Sercel, a senior clarinet major, first took a liking to her instrument as part of the school band in fourth grade. Immediately, she felt a connection to the music she could create. The clarinet became her main hobby, and when she got to college and started imagining what her life would look like afterward, being a musician was what appealed to her most.

“I have always loved music,” Sercel said. “Music is what makes me the happiest.” 

What makes the stories of these two musicians even more unique is that they didn’t even finish high school. Chen dropped out, and Sercel didn’t go at all. They’re both students from the Early Entrance Program (EEP). They didn’t go to high school because they chose to skip ahead to college.

There was no Mozart in the marching band, which didn’t nourish Chen’s skills as a classical pianist. She applied to Cal State LA at 15 and began studying music, at a college level, in 2019.

“I’m very happy here,” Chen said. “I come to school, and all my classes are music related. I feel very fulfilled.”

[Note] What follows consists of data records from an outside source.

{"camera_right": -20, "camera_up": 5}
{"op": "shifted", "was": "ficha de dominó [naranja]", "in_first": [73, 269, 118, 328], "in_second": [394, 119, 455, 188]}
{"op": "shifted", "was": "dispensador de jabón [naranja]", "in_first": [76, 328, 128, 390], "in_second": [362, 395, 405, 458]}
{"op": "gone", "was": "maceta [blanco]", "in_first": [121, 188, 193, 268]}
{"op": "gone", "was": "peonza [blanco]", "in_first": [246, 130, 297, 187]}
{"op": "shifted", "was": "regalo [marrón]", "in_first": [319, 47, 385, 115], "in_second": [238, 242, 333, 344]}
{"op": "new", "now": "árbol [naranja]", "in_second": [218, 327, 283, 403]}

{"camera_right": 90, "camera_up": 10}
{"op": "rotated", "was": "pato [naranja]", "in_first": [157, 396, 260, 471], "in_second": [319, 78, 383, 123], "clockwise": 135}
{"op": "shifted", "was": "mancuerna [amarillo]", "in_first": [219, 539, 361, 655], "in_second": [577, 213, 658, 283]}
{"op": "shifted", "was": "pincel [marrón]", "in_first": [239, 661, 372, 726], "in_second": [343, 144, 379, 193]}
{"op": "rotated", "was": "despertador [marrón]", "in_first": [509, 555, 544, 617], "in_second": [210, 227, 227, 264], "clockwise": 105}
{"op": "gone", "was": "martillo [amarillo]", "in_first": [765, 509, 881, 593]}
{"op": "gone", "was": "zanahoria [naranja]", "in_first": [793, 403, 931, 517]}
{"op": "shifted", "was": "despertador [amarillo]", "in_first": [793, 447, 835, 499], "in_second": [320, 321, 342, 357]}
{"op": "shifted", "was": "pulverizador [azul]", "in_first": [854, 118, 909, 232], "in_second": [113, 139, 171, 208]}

Sercel believes the point of EEP is to study something she’s passionate about, so she can fully engage with the enriching college curriculum. For her, that’s full-time clarinet. 

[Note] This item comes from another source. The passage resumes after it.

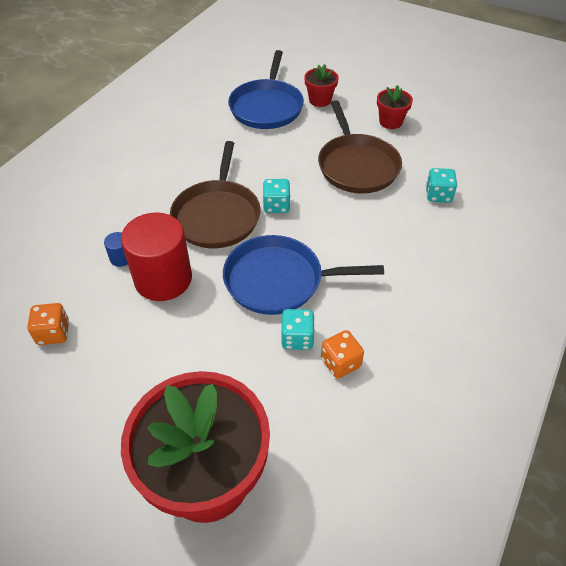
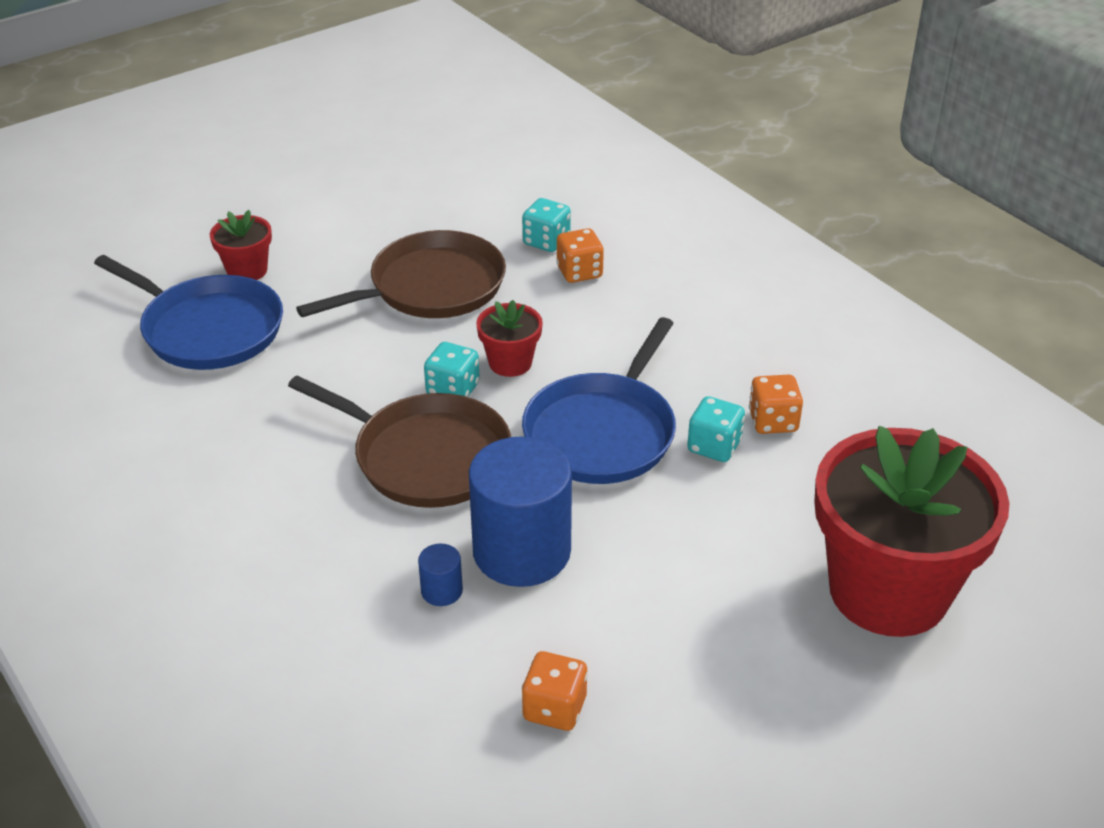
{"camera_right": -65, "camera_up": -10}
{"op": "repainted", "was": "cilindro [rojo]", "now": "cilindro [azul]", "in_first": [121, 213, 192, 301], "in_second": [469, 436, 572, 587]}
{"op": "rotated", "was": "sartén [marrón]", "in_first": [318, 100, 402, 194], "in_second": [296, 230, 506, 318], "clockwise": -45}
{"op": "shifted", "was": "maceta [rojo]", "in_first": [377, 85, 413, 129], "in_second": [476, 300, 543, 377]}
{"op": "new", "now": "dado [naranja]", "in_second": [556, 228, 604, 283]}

Chen and Sercel relish their time in college by taking advantage of all the resources offered through the College of Arts and Letters at Cal State LA. They can take practice rooms and many compelling classes, like composing and conducting. Within the broad music department, they appreciate the ability to expand their social network because “music is all about connections.” 

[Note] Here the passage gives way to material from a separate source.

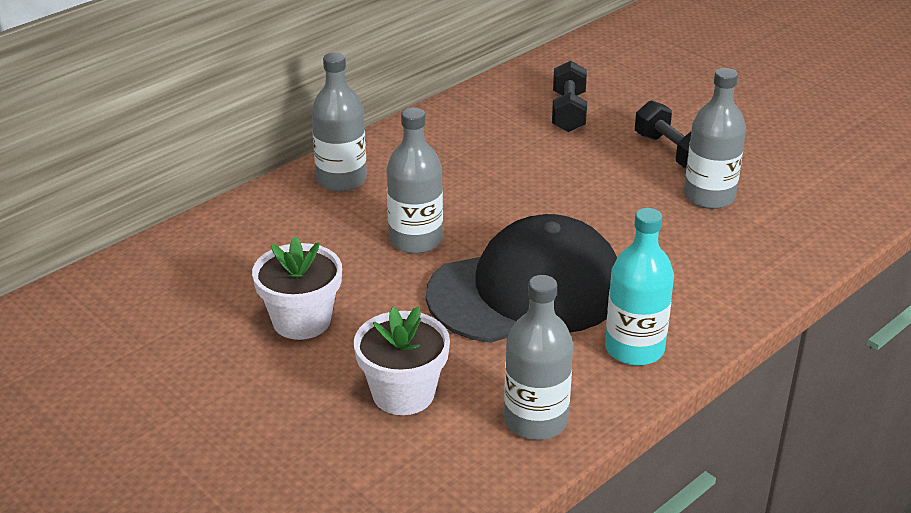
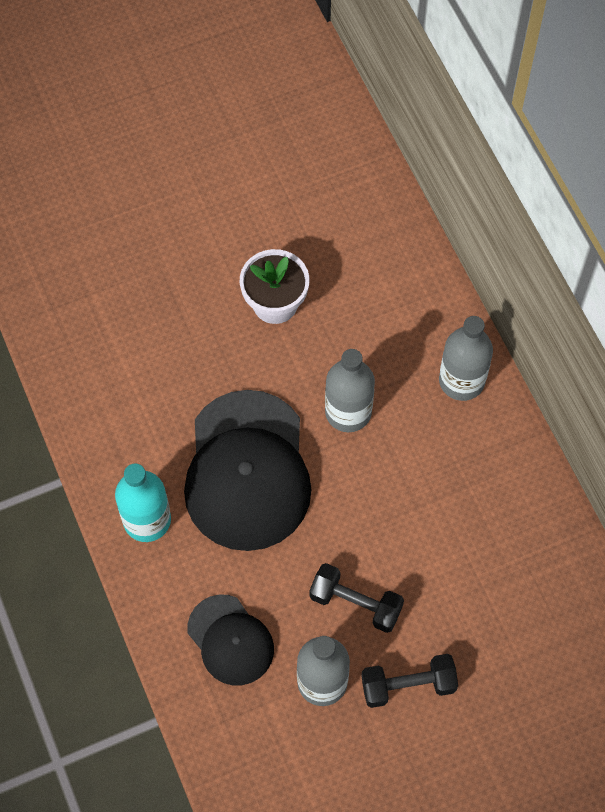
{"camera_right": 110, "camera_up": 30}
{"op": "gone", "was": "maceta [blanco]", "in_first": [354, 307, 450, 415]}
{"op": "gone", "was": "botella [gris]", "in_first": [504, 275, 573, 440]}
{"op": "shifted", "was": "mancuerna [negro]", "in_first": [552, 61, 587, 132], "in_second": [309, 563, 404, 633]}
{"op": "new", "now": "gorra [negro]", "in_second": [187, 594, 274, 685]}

“I have a much stronger social life that I would have had in high school because [EEP is] such a closely knit group,” Sercel said.

After they graduate, Sercel and Chen plan to pursue master’s degrees in music. Sercel dreams of being a professional classical clarinetistmaking orchestral work and chamber music, recording for film scores, and teaching.

Chen looks to a similar future but in the pianist capacity. While she loves teaching the younger children now, “it’s not always the best time when your five-year-old student is rolling on the floor… it does happen!” She looks forward to expanding her teaching experience to older, more advanced students like her mother.

Chen and Sercel are full of gratitude for the dedicated professors at Cal State LA. Sercel’s “biggest inspiration” is her clarinet teacher, Helen Goode-Castro.

“She’s just so cool to me,” she said. “Her career is so inspiring; she’s the goal of the perfect clarinetist.”

Chen admires her piano teacher, Zachary Deak. “He’s so knowledgeable and inspiring,” Chen said. “He knows what to say to get a certain sound out of my playing.”

Deak once asked Chen to imitate a volcano on the piano, and at first, she was cynical, but then it amazed her how well it worked.

If you’re wondering how you can engage with the musical community at Cal State LA——and you have some experience with an instrument, Chen and Sercel recommend joining an ensemble. If you sing, enlist in the choir. Contact the department chair, Dr. Caldwell, if you have any questions.

Achieving a bachelor’s in music takes a lot of persistence and devotion (and a mom who makes you practice even when you don’t want to). Chen and Sercel practice every day, not including ensemble, orchestra, classes or private lessons. They practice so much that if they don’t, “it’s like if you don’t brush your teeth and you go to sleep…something’s off.” While they both admit how physically tiring it isthey sweat, they ache, and they wake up because their wrist hurts so muchthey are studying music because they love it. Chen said, “I had many chances to quit, and I’m still here.”